Além deles, sonda destinadas para outros astros também aproveitaram a viagem para "tirar uma casquinha" e mandar novidades desses nem tão pequenos mundos. Foi assim com a Cassini-Huygens que foi para Saturno e a New Horizons que segue no Cinturão de Kuiper.

Muito tem se imaginado e proposto para iniciar um trabalho de exploração direta dos satélites de Galileu, em especial Europa pela grande possibilidade de encontrarmos o famoso oceano em seu interior. Umas das ideias consiste em enviar uma sonda que derretesse o gelo e mergulhasse no suposto oceano como uma lula terrestre.

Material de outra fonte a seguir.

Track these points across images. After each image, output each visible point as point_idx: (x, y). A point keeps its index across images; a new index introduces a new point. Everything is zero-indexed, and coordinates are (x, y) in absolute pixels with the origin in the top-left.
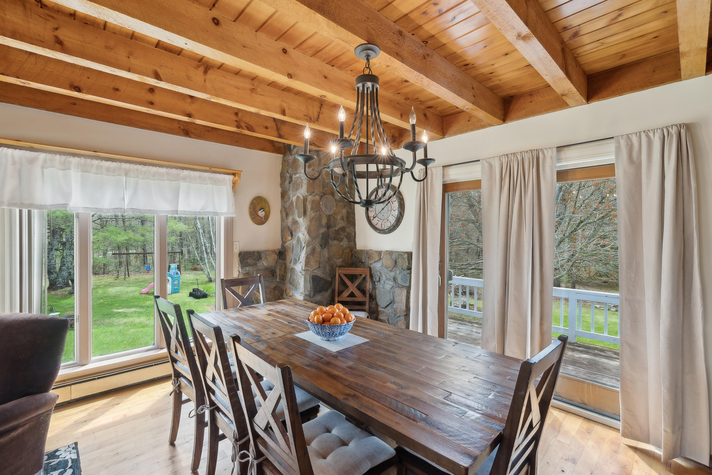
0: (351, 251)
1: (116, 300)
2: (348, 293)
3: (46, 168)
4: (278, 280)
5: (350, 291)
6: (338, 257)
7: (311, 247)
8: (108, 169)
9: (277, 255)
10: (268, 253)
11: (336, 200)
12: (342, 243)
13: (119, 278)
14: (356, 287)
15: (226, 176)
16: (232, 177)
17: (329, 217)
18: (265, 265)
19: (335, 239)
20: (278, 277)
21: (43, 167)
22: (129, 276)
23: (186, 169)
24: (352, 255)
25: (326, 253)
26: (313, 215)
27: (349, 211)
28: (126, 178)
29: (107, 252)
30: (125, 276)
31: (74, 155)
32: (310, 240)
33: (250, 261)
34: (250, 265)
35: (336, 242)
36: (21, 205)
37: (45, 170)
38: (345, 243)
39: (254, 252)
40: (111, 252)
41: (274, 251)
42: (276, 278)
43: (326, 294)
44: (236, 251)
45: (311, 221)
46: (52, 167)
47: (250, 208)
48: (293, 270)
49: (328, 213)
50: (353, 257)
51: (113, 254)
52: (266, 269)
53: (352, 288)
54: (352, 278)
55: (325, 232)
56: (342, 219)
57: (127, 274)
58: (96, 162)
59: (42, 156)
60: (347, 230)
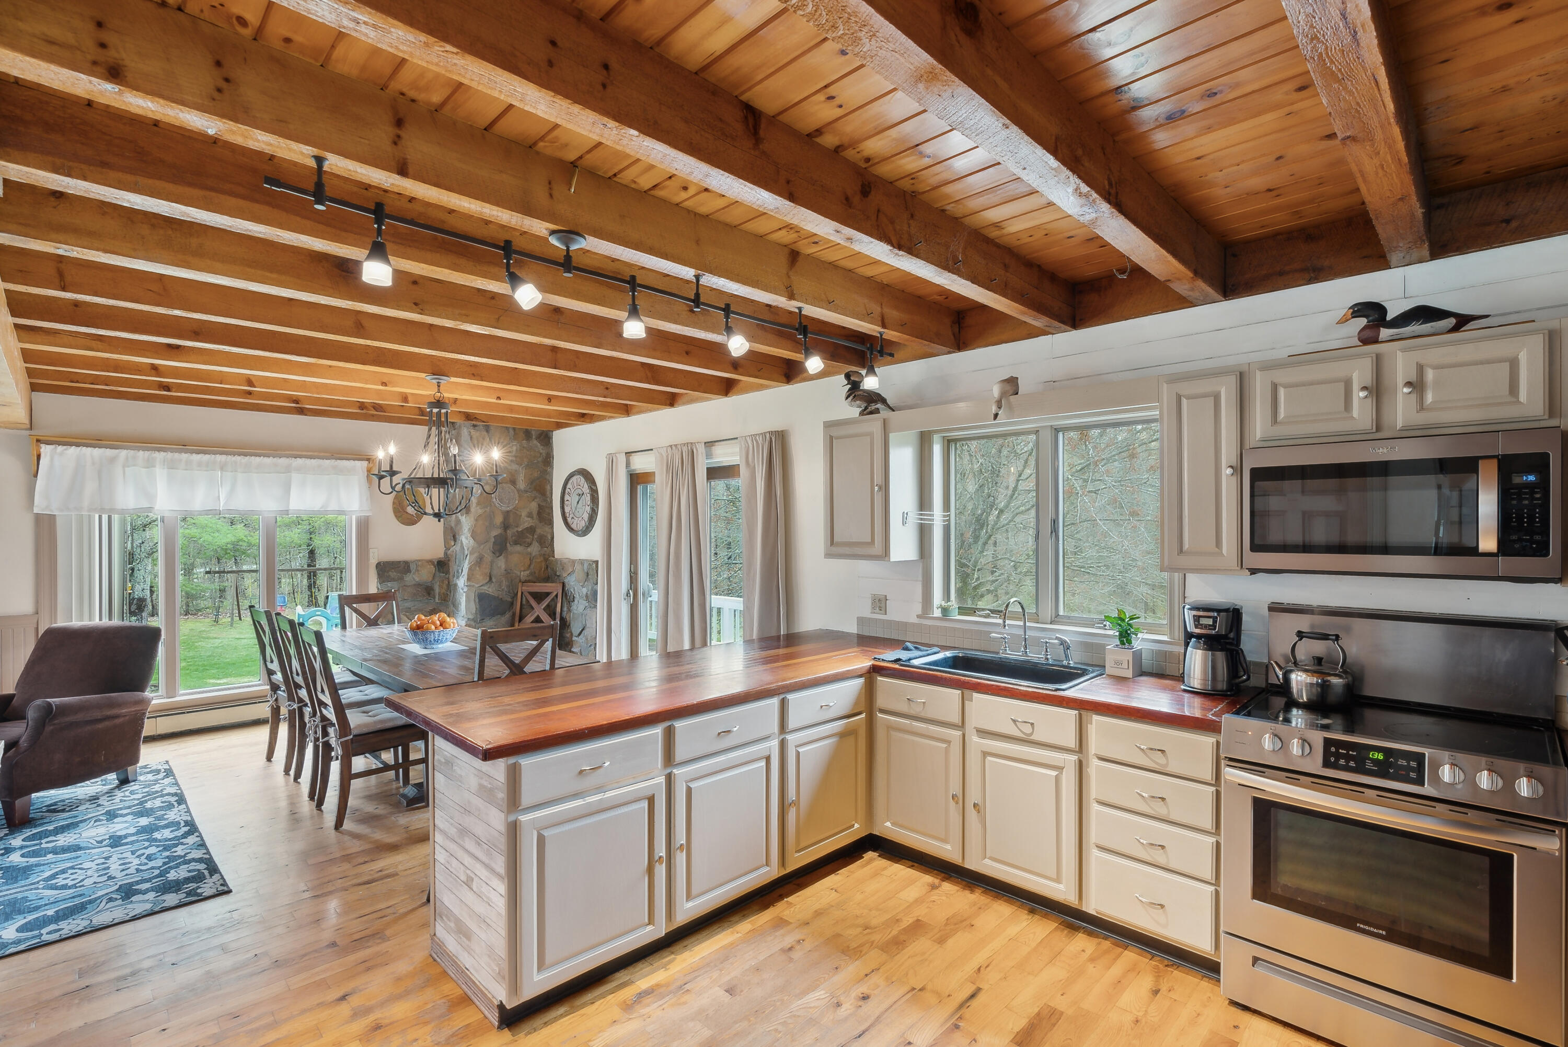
0: (546, 560)
1: (213, 662)
2: (533, 618)
3: (128, 467)
4: (437, 600)
5: (535, 615)
6: (522, 569)
7: (476, 555)
8: (200, 464)
9: (435, 567)
10: (420, 563)
11: (518, 491)
12: (529, 549)
13: (220, 622)
14: (544, 609)
15: (356, 462)
16: (365, 463)
17: (507, 514)
18: (417, 579)
19: (516, 543)
20: (437, 597)
21: (124, 467)
22: (240, 619)
23: (301, 457)
24: (547, 567)
25: (501, 563)
26: (480, 511)
27: (541, 504)
28: (221, 473)
29: (192, 570)
30: (232, 619)
31: (159, 450)
32: (476, 545)
33: (393, 574)
34: (393, 580)
35: (518, 548)
36: (102, 510)
37: (126, 469)
38: (535, 549)
39: (400, 562)
40: (202, 570)
41: (430, 562)
42: (434, 598)
43: (503, 618)
44: (373, 561)
45: (476, 520)
46: (134, 465)
47: (394, 503)
48: (456, 585)
49: (505, 508)
50: (549, 568)
51: (207, 573)
52: (418, 585)
53: (539, 610)
54: (539, 597)
55: (501, 534)
56: (530, 515)
57: (237, 615)
58: (184, 456)
59: (123, 453)
60: (539, 531)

A colonização humana num futuro a médio prazo é complicada, pois Europa recebe altas doses de radiação de Júpiter, o que dificultaria a estadia na superfície sem proteção.

De mais concreto tempos o Europa Jupiter System Mission (EJSM), uma missão espacial conjunta da NASA com a ESA prevista para ser lançada em 2020. Esta missão consiste numa sonda orbital da NASA para Europa, uma sonda orbital da ESA para Ganímedes e possivelmente uma sonda russa para pouso.

A ESA também prepara a missão JUICE (Jupiter Icy Moons Explorer) destinada para estudar a atmosfera jupteriana e três de seus satélites: Ganímedes, Europa e Calisto. A previsão para que alguma sonda chegue lá é para 2032.